The grant is the third major award for the Idaho Idea Network of Biomedical Research Excellence (INBRE), which was founded in 2001. Since the inception of INBRE, 175 NIC students have conducted biomedical research through the program. Regional industry partnerships have grown to include engineering firms, environmental testing laboratories, government entities, non-governmental organizations, regional healthcare facilities, pharmaceutical partners, and local wineries. NIC is proud to be the first Idaho network institution to develop a successful, ongoing industry internship program that provides an entrance into research opportunities and health-related careers.

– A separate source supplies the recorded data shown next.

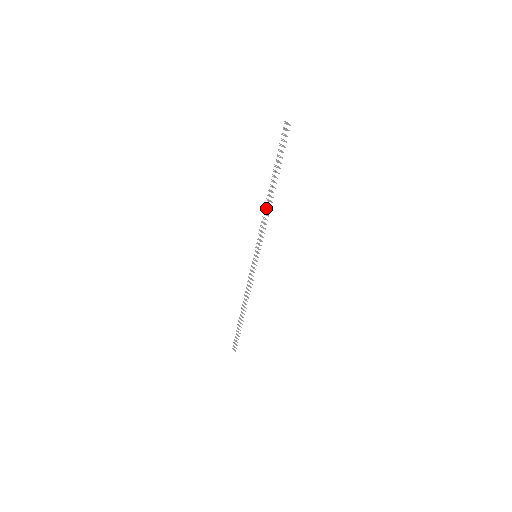
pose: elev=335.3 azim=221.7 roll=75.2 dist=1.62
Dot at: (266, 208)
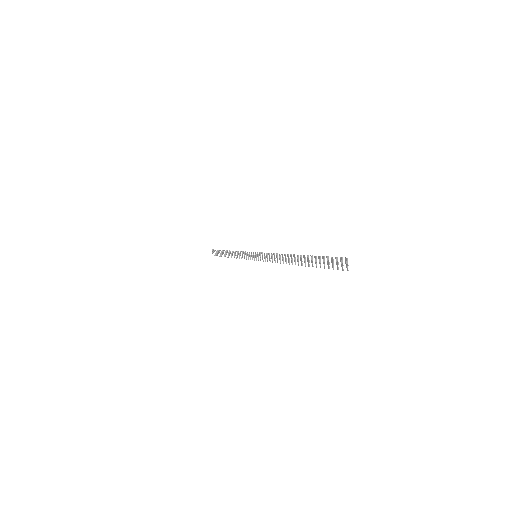
Dot at: occluded
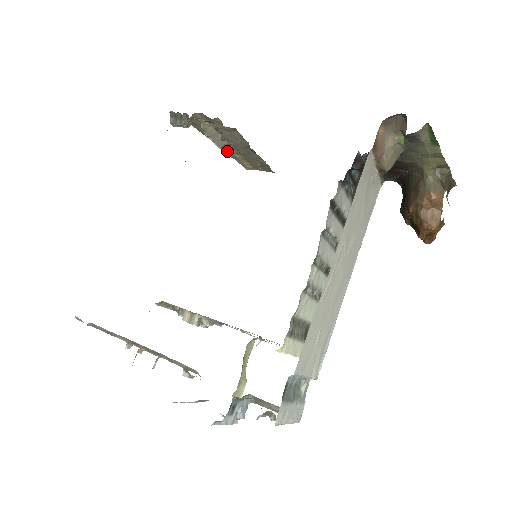
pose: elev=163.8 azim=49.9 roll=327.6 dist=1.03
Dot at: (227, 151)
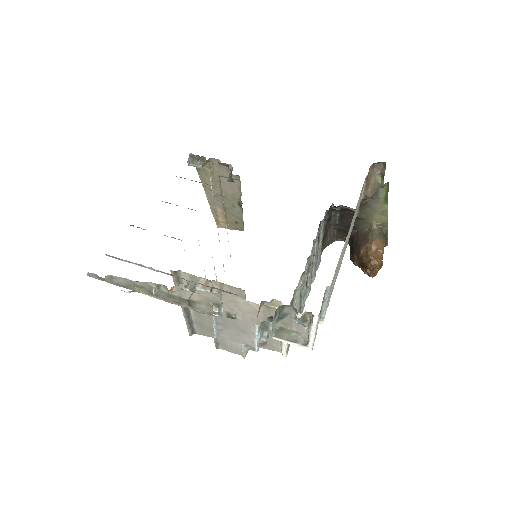
Dot at: (212, 204)
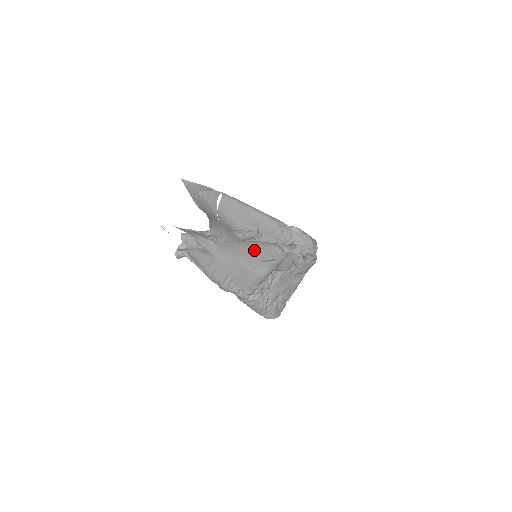
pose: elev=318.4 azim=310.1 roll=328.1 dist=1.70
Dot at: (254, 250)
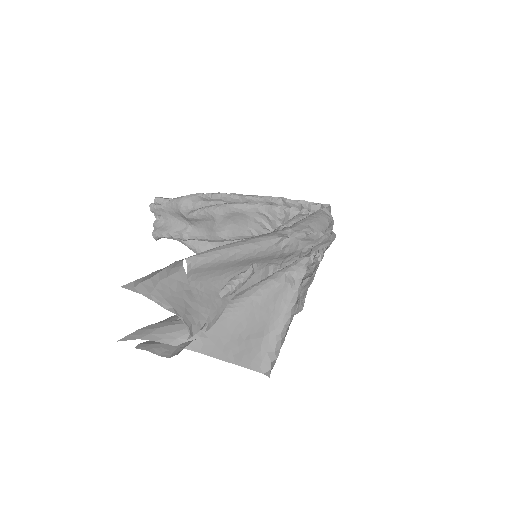
Dot at: (255, 308)
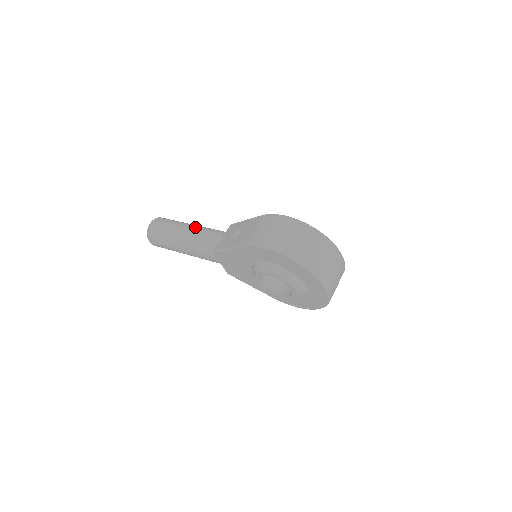
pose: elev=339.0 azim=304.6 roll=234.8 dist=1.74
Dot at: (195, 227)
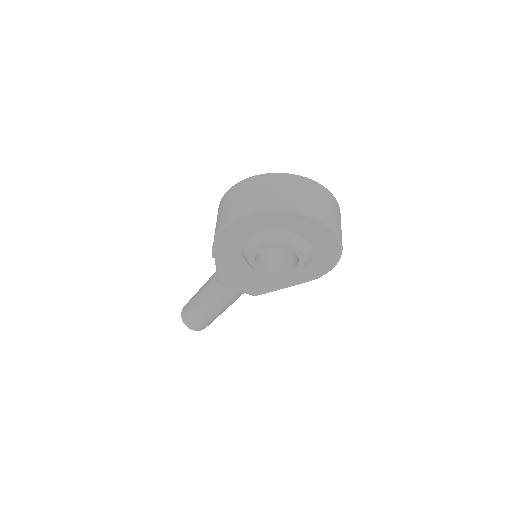
Dot at: occluded
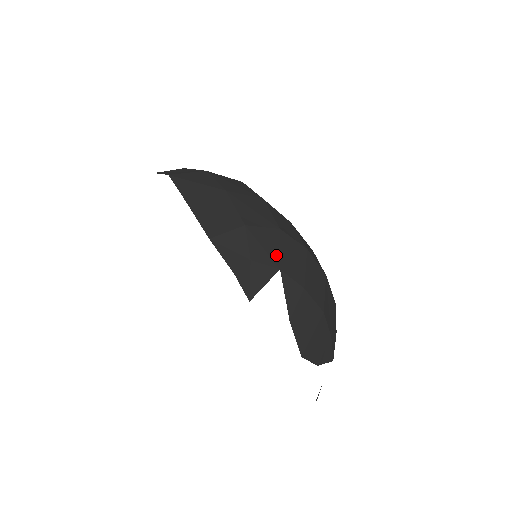
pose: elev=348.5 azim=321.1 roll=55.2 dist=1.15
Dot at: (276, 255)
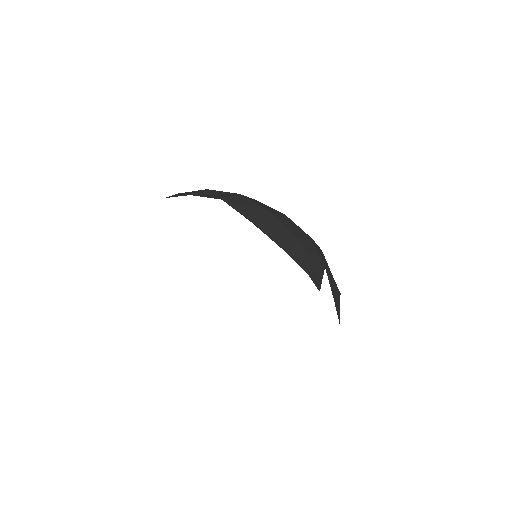
Dot at: (319, 257)
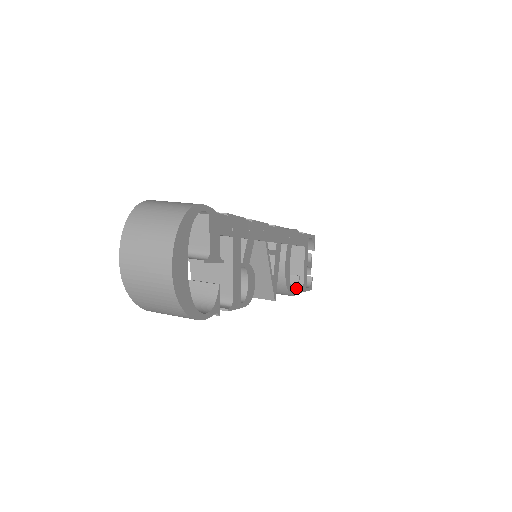
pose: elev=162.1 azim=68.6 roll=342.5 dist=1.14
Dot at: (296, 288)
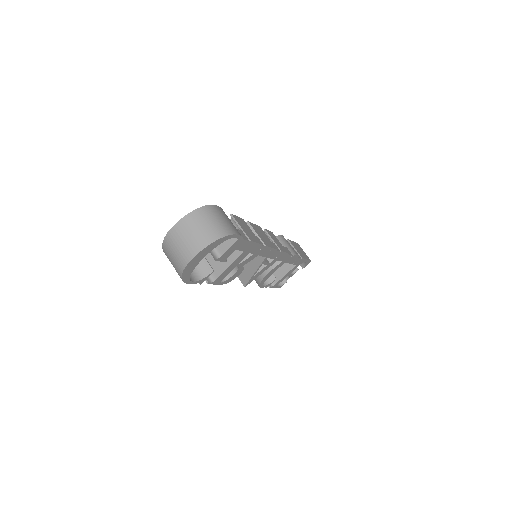
Dot at: (268, 284)
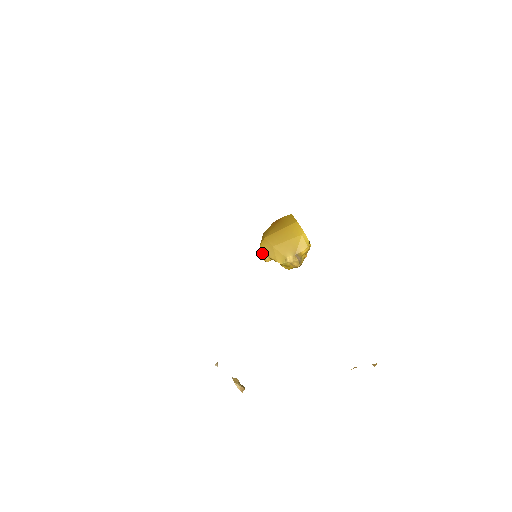
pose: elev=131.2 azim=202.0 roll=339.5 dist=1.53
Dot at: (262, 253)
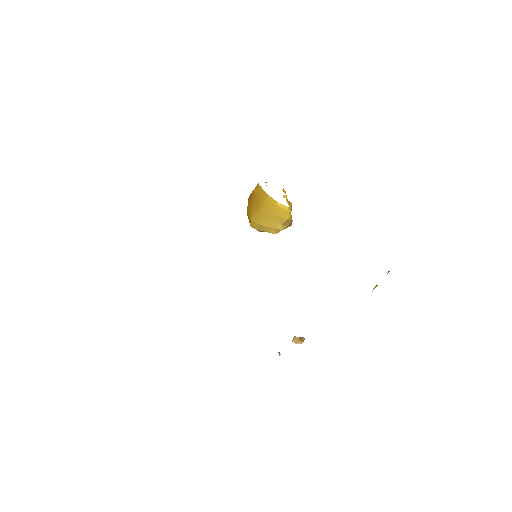
Dot at: occluded
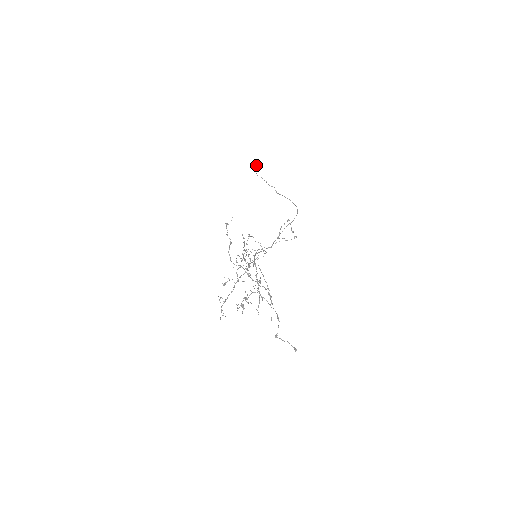
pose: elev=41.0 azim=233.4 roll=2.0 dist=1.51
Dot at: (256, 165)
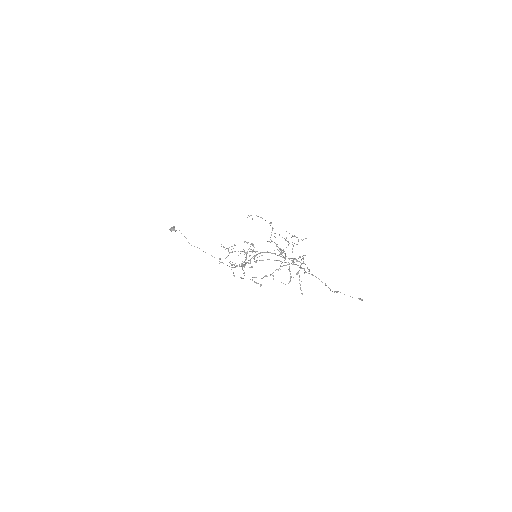
Dot at: (173, 226)
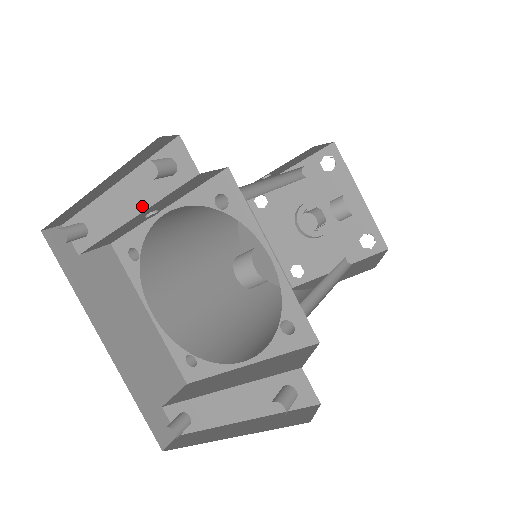
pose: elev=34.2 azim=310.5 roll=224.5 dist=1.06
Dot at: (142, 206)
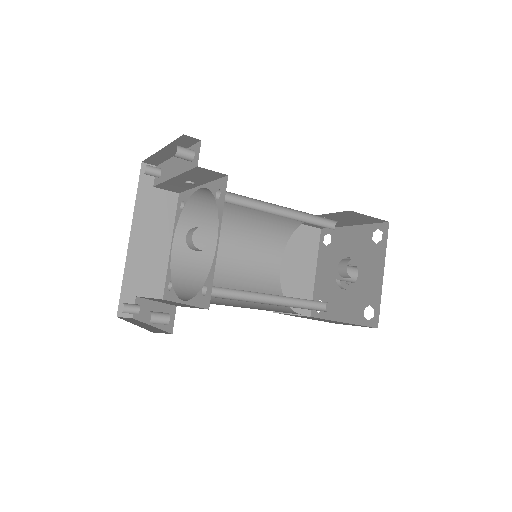
Dot at: (178, 172)
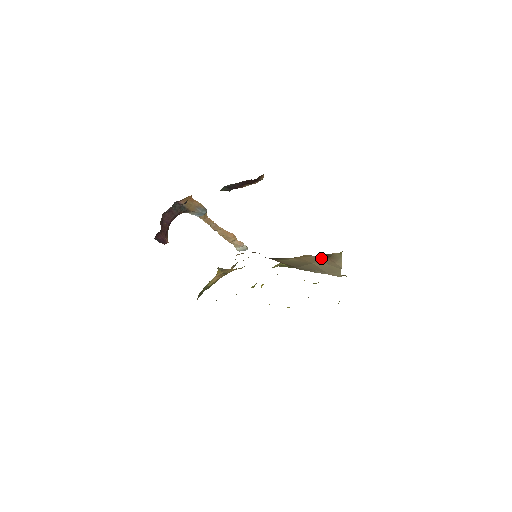
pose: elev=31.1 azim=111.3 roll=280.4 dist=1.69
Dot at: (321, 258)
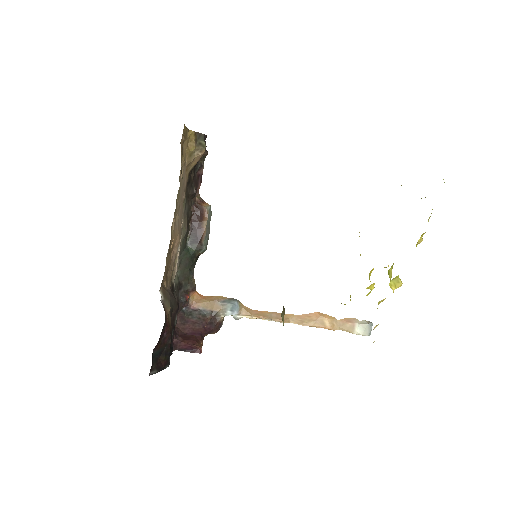
Dot at: occluded
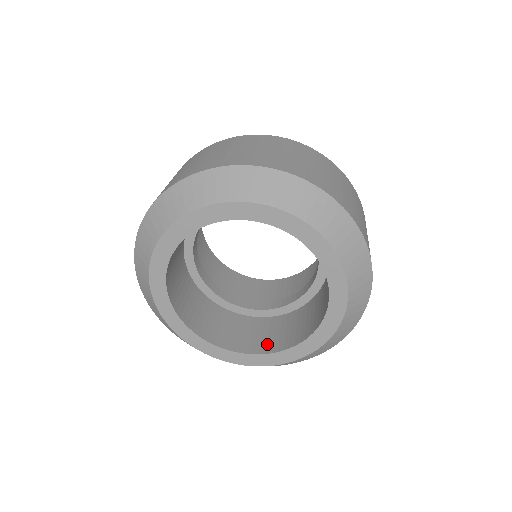
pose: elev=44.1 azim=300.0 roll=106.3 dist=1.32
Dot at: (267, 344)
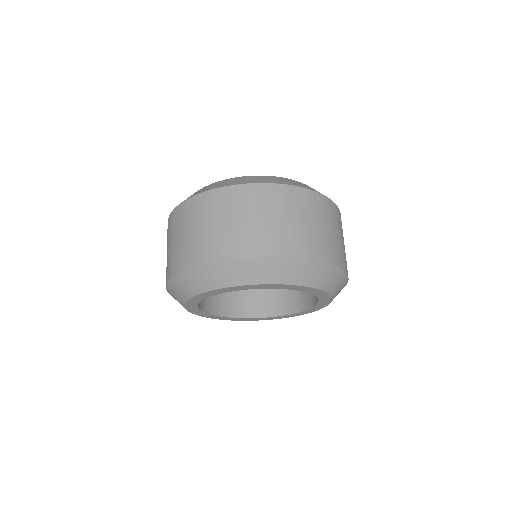
Dot at: (241, 309)
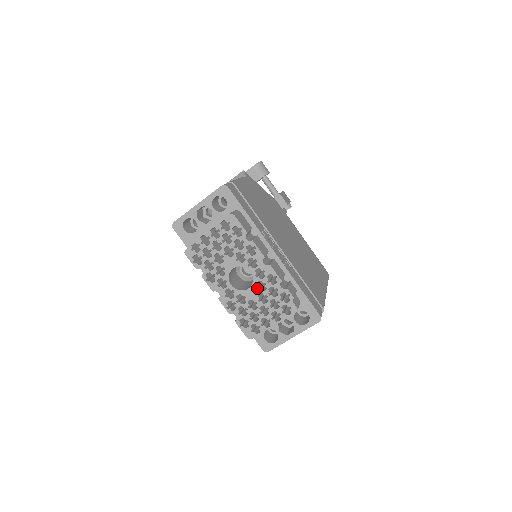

The INBRE program at NIC consists of three avenues for students to enter the educational pipeline.Scholars participate in a two-week research immersion. Interns are paired with one of 14 different regional industry laboratories. The industry labs take entry-level students and provide 400 hours of bench work, which is time-equivalent to 10 college-level laboratory classes. The interns are paid a living wage, which enables them to enroll in college-level work. They are highly successful due to this “learn and earn” arrangement. Fellows are awarded 10-week research positions at a research-intensive university. It provides a perfect program for NIC students who are ready to transfer. They are awarded laboratory positions for the summer at their new institutions. Studies show that a major stumbling block for community college undergraduates is the transfer process to a four-year institution; these paid positions ensure that NIC students are not strangers in their new academic home the following fall. Over the years, numerous success stories have surfaced as a result of these high-impact practices and through the efforts and motivation of the professors and students involved in INBRE.

  • Former North Idaho College (NIC) student Dr. Ingrid Fruth was NIC’s first INBRE intern. Dr. Fruth began at NIC as a nursing student. After earning an associate’s degree at NIC, Dr. Fruth went on to receive a bachelor’s degree in microbiology, and a Ph.D. in microbiology, molecular biology, and biochemistry. INBRE supported every pivotal point in my journey, Fruth said.
  • Veronica Hendricks began at NIC as a business student. After taking a science class, she discovered her passion for research. INBRE kept opening doors for me. I did not know what was on the other side, but I walked through every door, she said. Hendricks completed a bachelor’s degree in chemistry and a bachelor’s degree in chemical engineering.
  • Mason Fredrickson came to NIC planning to complete a certificate in the health professions. He now has a bachelor’s degree in microbiology and works for a molecular technology firm. He said, North Idaho College and INBRE changed my life!
  • Dr. Tom Croschere, M.D., worked as a miner and came to NIC knowing that he wanted to practice medicine. My participation in INBRE helped me integrate various class disciplines, which developed my skills as a scientist, he said.

NIH support has changed the culture on NIC’s campus. Students are motivated to reach a higher education level than they previously realized possible, faculty and staff have higher expectations for student achievement, and administrators and community members are proud of improved partnerships. The North Idaho College INBRE family has an exceptional esprit de corps.